* Stored data *
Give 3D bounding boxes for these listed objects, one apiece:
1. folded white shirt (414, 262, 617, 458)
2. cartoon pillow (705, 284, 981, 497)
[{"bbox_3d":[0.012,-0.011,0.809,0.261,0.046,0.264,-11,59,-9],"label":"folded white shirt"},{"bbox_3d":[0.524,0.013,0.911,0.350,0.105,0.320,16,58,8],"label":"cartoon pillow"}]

* Exercise instructions *
Produce an identical printout of the material above.

* Your response *
Give 3D bounding boxes for these listed objects, one apiece:
1. folded white shirt (414, 262, 617, 458)
2. cartoon pillow (705, 284, 981, 497)
[{"bbox_3d":[0.012,-0.011,0.809,0.261,0.046,0.264,-11,59,-9],"label":"folded white shirt"},{"bbox_3d":[0.524,0.013,0.911,0.350,0.105,0.320,16,58,8],"label":"cartoon pillow"}]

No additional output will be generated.